Edit: It seems xhyve works most of the time, but occasionally it will time out for unknown reason. Guess it's still better than nothing. Still need to test the overhead of running under a hypervisor though.

wchen342 avatar Jan 24 '20 03:01 wchen342

@Eloston

Since I have successfully tested auto-build for archlinux and android, I think next step is try to put together a bigger system across the repos. There are two problems needed to solve from here, qouting the original post:

  • Learn about Google's testing workflow. Brainstorm ways of modifying/integrating their workflow given our development patterns and resources.

So it turns out chromium comes with a bunch of unit tests with it, and they can be built with ninja just like the usual binary builds. I haven't tested this yet, since I imagine it will require a lot of tweaks through the source codes because of the patches/domain substitution.

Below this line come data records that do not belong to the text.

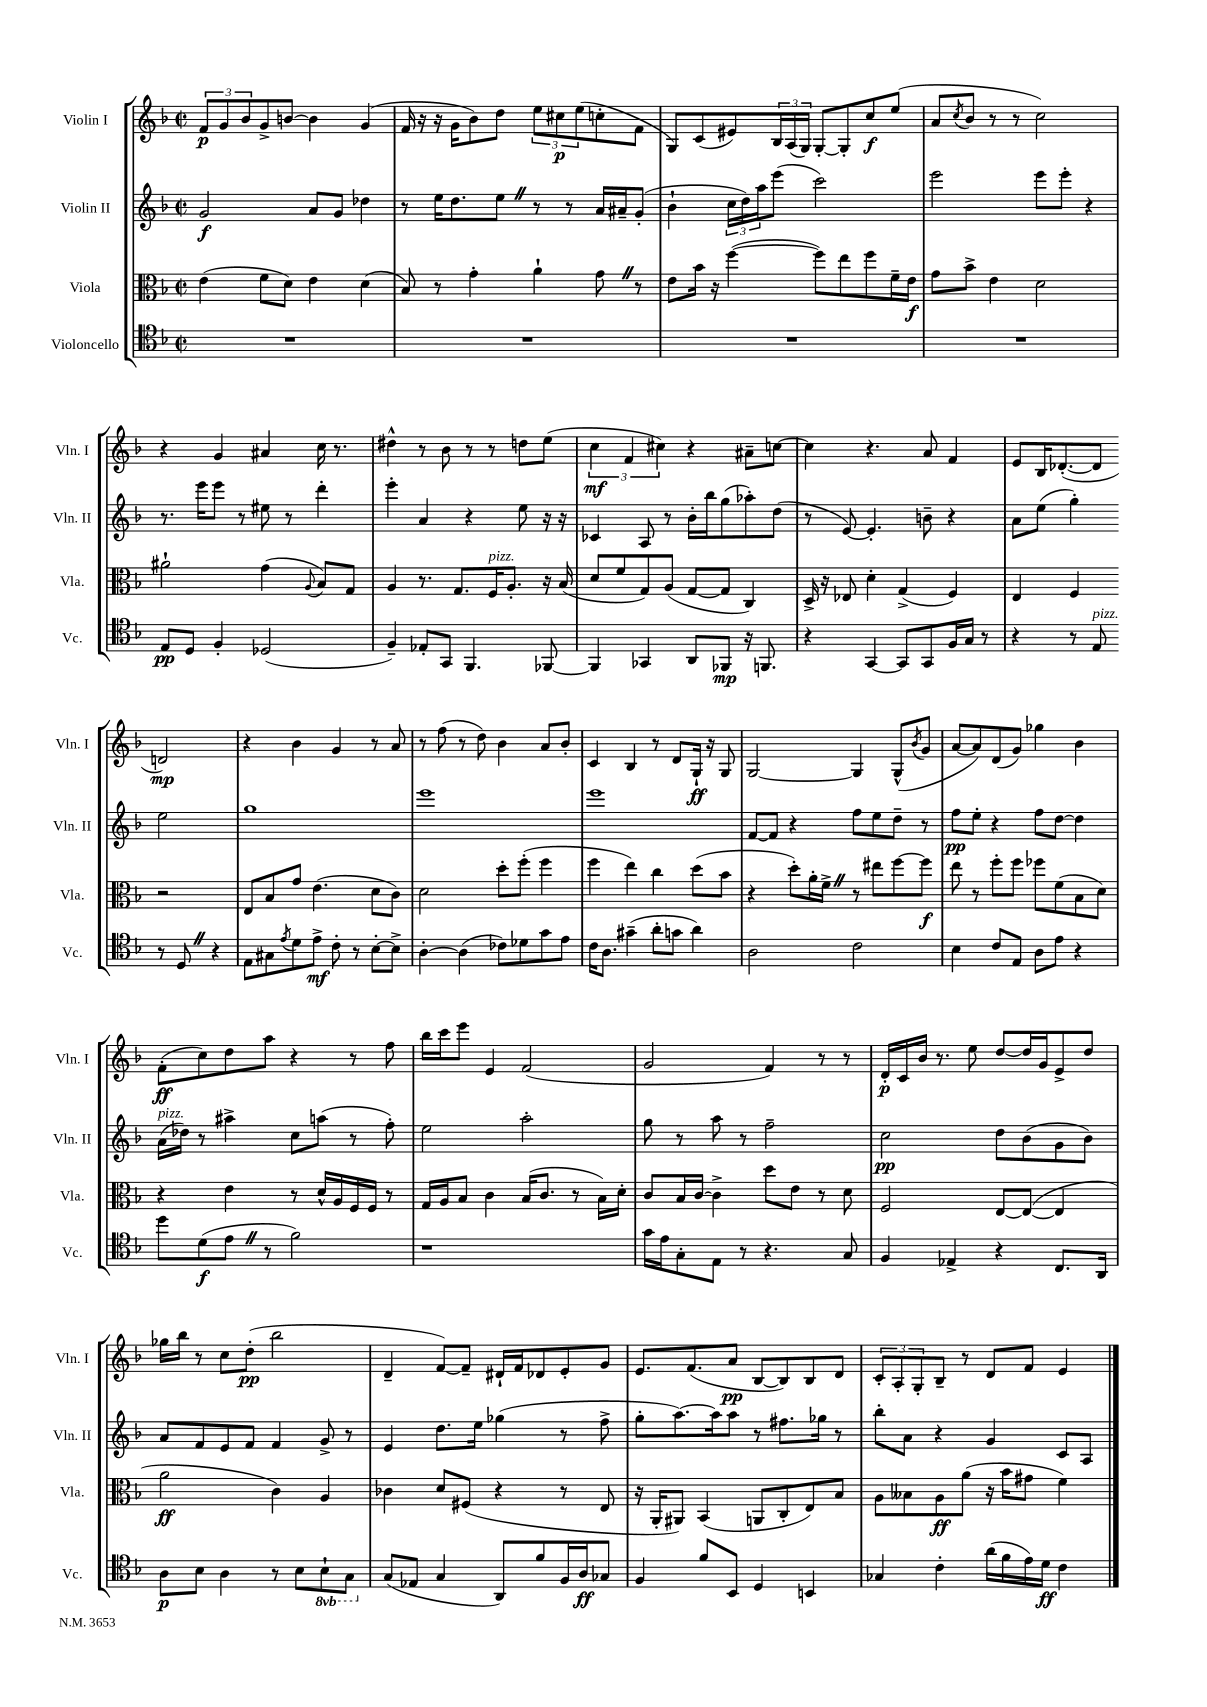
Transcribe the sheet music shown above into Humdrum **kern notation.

**kern	**dynam	**kern	**dynam	**kern	**dynam	**kern	**dynam
*part4	*part4	*part3	*part3	*part2	*part2	*part1	*part1
*staff4	*staff4	*staff3	*staff3	*staff2	*staff2	*staff1	*staff1
*I"Violoncello	*	*I"Viola	*	*I"Violin II	*	*I"Violin I	*
*I'Vc.	*	*I'Vla.	*	*I'Vln. II	*	*I'Vln. I	*
*clefC4	*	*clefC3	*	*clefG2	*	*clefG2	*
*k[b-]	*	*k[b-]	*	*k[b-]	*	*k[b-]	*
*M2/2	*	*M2/2	*	*M2/2	*	*M2/2	*
*met(c|)	*	*met(c|)	*	*met(c|)	*	*met(c|)	*
=1	=1	=1	=1	=1	=1	=1	=1
1r	.	(4e\	.	2g/	f	12f/L	p
.	.	.	.	.	.	12g/	.
.	.	.	.	.	.	12b-/	.
.	.	8f\L	.	.	.	8g^/	.
.	.	8d\J)	.	.	.	[8bn/J	.
.	.	4e\	.	8a/L	.	4b\]	.
.	.	.	.	8g/J	.	.	.
.	.	(4d\	.	4dd-X\	.	(4g/	.
=2	=2	=2	=2	=2	=2	=2	=2
1r	.	8B-/)	.	8r	.	16f/	.
.	.	.	.	.	.	16r	.
.	.	8r	.	16ee\KL	.	16r	.
.	.	.	.	8.dd\	.	16g\KL	.
.	.	4g'\	.	.	.	8b-\)	.
.	.	.	.	8eeZ\J	.	8dd\J	.
.	.	4a`\	.	8r	.	12ee\L	.
.	.	.	.	.	.	12cc#X\	p
.	.	.	.	8r	.	.	.
.	.	.	.	.	.	(12ee\	.
.	.	8gZ\	.	16a/LL	.	8ccn'\	.
.	.	.	.	16a#X~/J	.	.	.
.	.	8r	.	(8g'/J	.	8f\J	.
=3	=3	=3	=3	=3	=3	=3	=3
1r	.	8e\L	.	4b-`\	.	8G/L)	.
.	.	16b-\Jk	.	.	.	(8c/	.
.	.	16r	.	.	.	.	.
.	.	([4ff\	.	24cc\LL	.	8e#X/)	.
.	.	.	.	24dd\)	.	.	.
.	.	.	.	24aa\J	.	.	.
.	.	.	.	(8eee\J	.	24B-/L	.
.	.	.	.	.	.	(24A/	.
.	.	.	.	.	.	24G/JJ)	.
.	.	8ff\L])	.	2ccc\)	.	[8G'/L	.
.	.	8ee\	.	.	.	8G'/]	.
.	.	8ff\	.	.	.	8cc/	f
.	.	16f~\L	.	.	.	(8ee/J	.
.	.	16e\JJ	f	.	.	.	.
=4	=4	=4	=4	=4	=4	=4	=4
1r	.	8g\L	.	2eee\	.	8a/L	.
.	.	.	.	.	.	8qcc/	.
.	.	8b-^\J	.	.	.	8b-/J	.
.	.	4e\	.	.	.	8r	.
.	.	.	.	.	.	8r	.
.	.	2d\	.	8eee\L	.	2cc\)	.
.	.	.	.	8eee'\J	.	.	.
.	.	.	.	4r	.	.	.
!!LO:LB:g=z
=5	=5	=5	=5	=5	=5	=5	=5
8E/L	pp	2a#X`\	.	8.r	.	4r	.
8D/J	.	.	.	.	.	.	.
.	.	.	.	16eee\KL	.	.	.
4F'/	.	.	.	8eee\J	.	4g/	.
.	.	.	.	8r	.	.	.
(2D-X/	.	(4g\	.	8ee#X\	.	4a#X/	.
.	.	.	.	8r	.	.	.
.	.	8qqA/	.	.	.	.	.
.	.	8B-/L)	.	4ddd'\	.	16cc\	.
.	.	.	.	.	.	8.r	.
.	.	8G/J	.	.	.	.	.
=6	=6	=6	=6	=6	=6	=6	=6
4F~/)	.	4A/	.	4eee'\	.	4dd#X^^\	.
8E-X'/L	.	8.r	.	4a/	.	8r	.
8GG/J	.	.	.	.	.	8b-\	.
.	.	8.G/L	.	.	.	.	.
4.FF/	.	.	.	4r	.	8r	.
!	!	!LO:TX:a:i:t=pizz.	!	!	!	!	!
.	.	16F/K	.	.	.	8r	.
.	.	8.A'/J	.	.	.	.	.
.	.	.	.	8ee\	.	8ddn\L	.
[8FF-X/	.	16r	.	16r	.	(8ee\J	.
.	.	(16B-/	.	16r	.	.	.
=7	=7	=7	=7	=7	=7	=7	=7
4FF-/]	.	8d/L	.	4c-X/	.	6cc\	mf
.	.	8f/	.	.	.	.	.
.	.	.	.	.	.	6f/	.
4GG-X/	.	8G/)	.	8A/	.	.	.
.	.	.	.	.	.	6cc#X\)	.
.	.	(8A/J	.	8r	.	.	.
8AA/L	.	[8G/L	.	16b-'\LL	.	4r	.
.	.	.	.	16bb-\J	.	.	.
8FF-X/J	mp	8G/J]	.	(8gg\	.	.	.
16r	.	4C/)	.	8aa-X'\)	.	8a#X~\L	.
8.FFn/	.	.	.	.	.	.	.
.	.	.	.	(8dd\J	.	[8ccn\J	.
=8	=8	=8	=8	=8	=8	=8	=8
4r	.	16D^/	.	8r	.	4cc\]	.
.	.	16r	.	.	.	.	.
.	.	8E-X/	.	[8e/)	.	.	.
[4GG/	.	4d'\	.	4.e'/]	.	4.r	.
8GG/L]	.	(4G^/	.	.	.	.	.
8GG/	.	.	.	8bn~\	.	8a/	.
16F/L	.	4F/)	.	4r	.	4f/	.
16G/JJ	.	.	.	.	.	.	.
8r	.	.	.	.	.	.	.
=9	=9	=9	=9	=9	=9	=9	=9
4r	.	4E/	.	8a\L	.	8e/L	.
.	.	.	.	(8ee\J	.	16B-/K	.
.	.	.	.	.	.	([8.d-X'/	.
8r	.	4F/	.	4gg'\)	.	.	.
!LO:TX:a:i:t=pizz.	!	!	!	!	!	!	!
8E/	.	.	.	.	.	8d-/J]	.
8r	.	2r	.	2ee\	.	2dn/)	mp
8DZ/	.	.	.	.	.	.	.
4r	.	.	.	.	.	.	.
!!LO:LB:g=z
=10	=10	=10	=10	=10	=10	=10	=10
8E\L	.	8E/L	.	1gg	.	4r	.
8G#X\	.	8B-/	.	.	.	.	.
8qe/	.	.	.	.	.	.	.
8d\	.	8g/J	.	.	.	4b-\	.
8e^\J	mf	(4.e\	.	.	.	.	.
8c'\	.	.	.	.	.	4g/	.
8r	.	.	.	.	.	.	.
[8B-'\L	.	8d\L	.	.	.	8r	.
8B-^\J]	.	8c\J)	.	.	.	8a/	.
=11	=11	=11	=11	=11	=11	=11	=11
[4A'\	.	2d\	.	1eee	.	8r	.
.	.	.	.	.	.	(8ff\	.
(4A\]	.	.	.	.	.	8r	.
.	.	.	.	.	.	8dd\)	.
8c-X\L)	.	8dd'\L	.	.	.	4b-\	.
8d-X\	.	(8ff'\J	.	.	.	.	.
8g\	.	4ff\	.	.	.	8a/L	.
8e\J	.	.	.	.	.	8b-'/J	.
=12	=12	=12	=12	=12	=12	=12	=12
16c\KL	.	4ff\	.	1eee	.	4c/	.
8.A\J	.	.	.	.	.	.	.
(4g#X~\	.	4ee\)	.	.	.	4B-/	.
8a'\L	.	4cc\	.	.	.	8r	.
8gn\J	.	.	.	.	.	8d/L	.
4a\)	.	(8dd\L	.	.	.	16G`/Jk	ff
.	.	.	.	.	.	16r	.
.	.	8b-\J	.	.	.	8G/	.
=13	=13	=13	=13	=13	=13	=13	=13
2A\	.	4r	.	[8f/L	.	[2G/	.
.	.	.	.	8f/J]	.	.	.
.	.	8dd'\L)	.	4r	.	.	.
.	.	16a'\L	.	.	.	.	.
.	.	16f^Z\JJ	.	.	.	.	.
2c\	.	8r	.	8ff\L	.	4G/]	.
.	.	8ee#X\L	.	8ee\	.	.	.
.	.	[8ff\	.	8dd~\J	.	(8G^^/L	.
.	.	.	.	.	.	8qb-/	.
.	.	8ff\J]	f	8r	.	8g/J	.
=14	=14	=14	=14	=14	=14	=14	=14
4B-\	.	8ee\	.	8ff\L	pp	[8a/L	.
.	.	8r	.	8ee'\J	.	8a/])	.
8c/L	.	8ff'\L	.	4r	.	(8d/	.
8E/J	.	8ff\J	.	.	.	8g/J)	.
8A\L	.	8ff-X\L	.	8ff\L	.	4gg-X\	.
8e\J	.	(8f\	.	[8dd\J	.	.	.
4r	.	8B-\	.	4dd\]	.	4b-\	.
.	.	8d\J)	.	.	.	.	.
!!LO:LB:g=z
=15	=15	=15	=15	=15	=15	=15	=15
!	!	!	!	!LO:TX:a:i:t=pizz.	!	!	!
8dd\L	.	4r	.	(16a\LL	.	(8f'\L	ff
.	.	.	.	16dd-X\JJ)	.	.	.
(8d\	f	.	.	8r	.	8cc\)	.
8eZ\J	.	4e\	.	4aa#X^\	.	8dd\	.
8r	.	.	.	.	.	8aa\J	.
2f\)	.	8r	.	8cc\L	.	4r	.
.	.	16d^^/LL	.	(8aan\J	.	.	.
.	.	16A/	.	.	.	.	.
.	.	16F/	.	8r	.	8r	.
.	.	16F/JJ	.	.	.	.	.
.	.	8r	.	8ff'\)	.	8ff\	.
=16	=16	=16	=16	=16	=16	=16	=16
1r	.	16G/LL	.	2ee\	.	16bb-\LL	.
.	.	16A/J	.	.	.	16ccc\J	.
.	.	8B-/J	.	.	.	8eee\J	.
.	.	4c\	.	.	.	4e/	.
.	.	(16B-/KL	.	2aa'\	.	(2f/	.
.	.	8.c/J	.	.	.	.	.
.	.	8r	.	.	.	.	.
.	.	16B-\LL)	.	.	.	.	.
.	.	16d'\JJ	.	.	.	.	.
=17	=17	=17	=17	=17	=17	=17	=17
16g\LL	.	8c/L	.	8gg\	.	2g/	.
16e\J	.	.	.	.	.	.	.
8G'\	.	16B-/L	.	8r	.	.	.
.	.	[16c/JJ	.	.	.	.	.
8E\J	.	4c^\]	.	8aa\	.	.	.
8r	.	.	.	8r	.	.	.
4.r	.	8dd\L	.	2ff~\	.	4f/)	.
.	.	8e\J	.	.	.	.	.
.	.	8r	.	.	.	8r	.
8G/	.	8d\	.	.	.	8r	.
=18	=18	=18	=18	=18	=18	=18	=18
4F/	.	2F/	.	2cc\	pp	16d'/LL	p
.	.	.	.	.	.	16c/	.
.	.	.	.	.	.	16b-/JJ	.
.	.	.	.	.	.	8.r	.
4E-X^/	.	.	.	.	.	.	.
.	.	.	.	.	.	8ee\	.
4r	.	[8E/L	.	8dd\L	.	[8dd/L	.
.	.	(8E/J_	.	(8b-\	.	16dd/L]	.
.	.	.	.	.	.	16g/J	.
8.C/L	.	4E/]	.	8g\	.	8e^/	.
.	.	.	.	8b-\J)	.	8dd/J	.
16AA/Jk	.	.	.	.	.	.	.
!!LO:LB:g=z
=19	=19	=19	=19	=19	=19	=19	=19
8A\L	p	2a\	ff	8a/L	.	16gg-X\LL	.
.	.	.	.	.	.	16bb-\JJ	.
8B-\J	.	.	.	8f/	.	8r	.
4A\	.	.	.	8e/	.	8cc\L	.
.	.	.	.	8f/J	.	(8dd'\J	pp
8r	.	4c\)	.	4f/	.	2bb-\	.
8B-\L	.	.	.	.	.	.	.
*8ba	*	*	*	*	*	*	*
8BB-`\	.	4A/	.	8g^/	.	.	.
8GG\J	.	.	.	8r	.	.	.
=20	=20	=20	=20	=20	=20	=20	=20
*X8ba	*	*	*	*	*	*	*
(8G/L	.	4c-X\	.	4e/	.	4d~/	.
8E-X/J	.	.	.	.	.	.	.
4G/	.	8d/L	.	8.dd\L	.	[8f/L)	.
.	.	(8F#X/J	.	.	.	8f~/J]	.
.	.	.	.	16ee\Jk	.	.	.
8AA/L)	.	4r	.	(4gg-X\	.	16d#X`/LL	.
.	.	.	.	.	.	16f/J	.
8f/	.	.	.	.	.	8d-X/	.
16F/L	.	8r	.	8r	.	8e'/	.
16A/J	ff	.	.	.	.	.	.
8G-X/J	.	8E/	.	8ff^\	.	8g/J	.
=21	=21	=21	=21	=21	=21	=21	=21
4F/	.	16r	.	8gg'\L	.	8.e/L	.
.	.	16AA'/KL	.	.	.	.	.
.	.	8AA#X/J)	.	[8.aa\)	.	.	.
.	.	.	.	.	.	(8.f/	.
8f/L	.	(4BB-/	.	.	.	.	.
.	.	.	.	16aa\k]	.	.	.
8BB-/J	.	.	.	8aa\J	.	8a/J	pp
4D/	.	8AAn/L	.	8r	.	[8B-/L	.
.	.	8C'/	.	8.ff#X\L	.	8B-/])	.
4BBn/	.	8E/)	.	.	.	8B-/	.
.	.	.	.	16gg-X\Jk	.	.	.
.	.	8B-/J	.	8r	.	8d/J	.
=22	=22	=22	=22	=22	=22	=22	=22
4G-X/	.	8A\L	.	8bb-'\L	.	12c'/L	.
.	.	.	.	.	.	12A'/	.
.	.	8B--X\	.	8a\J	.	.	.
.	.	.	.	.	.	12G'/	.
4c'\	.	8A\	ff	4r	.	8B-~/J	.
.	.	(8a\J	.	.	.	8r	.
(16a\LL	.	16r	.	4g/	.	8d/L	.
16f\	.	16b-\KL	.	.	.	.	.
16e\)	.	8g#X\J	.	.	.	8f/J	.
16d\JJ	ff	.	.	.	.	.	.
4c\	.	4f\)	.	8c/L	.	4e/	.
.	.	.	.	8A/J	.	.	.
==	==	==	==	==	==	==	==
*-	*-	*-	*-	*-	*-	*-	*-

  • Inspired by #907 (comment) we need a way to verify changes to this repo across all platforms. Otherwise we may forget to consider some platform-specific behavior.

Since I have played with Actions for a while now, I have a vague idea on how this should work:

  1. First of all, we need a bot account which has write access to both the base repo (ungoogled-chromium) and platform-specific repos.
  2. When a PR is created in main repo, it shall trigger a workflow, sending out a repository_dispatch to all platform repos (that has a workflow configured, of course).
  3. Upon recieving the event, workflows in the platform repos will start running builds with codes pulling from the PR branch.
  4. Upon complete, the sub workflows will each send a repository_dispatch back to the main repo with build status, triggering the bot to post comments containing build status under the PR.

I think I will start testing the second part first since it's easier and we already have auto build for archlinux up and run. If this sounds like a reasonable plan then I will go ahead and start working on it.

wchen342 avatar Feb 20 '20 22:02 wchen342

If this sounds like a reasonable plan then I will go ahead and start working on it.

Sounds good to me. Feel free to proceed.

So it turns out chromium comes with a bunch of unit tests with it, and they can be built with ninja just like the usual binary builds. I haven't tested this yet, since I imagine it will require a lot of tweaks through the source codes because of the patches/domain substitution.

I see. I am somewhat interested in this aspect from a technical standpoint, so I'll try to look into this at some point and scope out the work required. However if you do get the chance to investigate unit-tests, don't let me block your progress.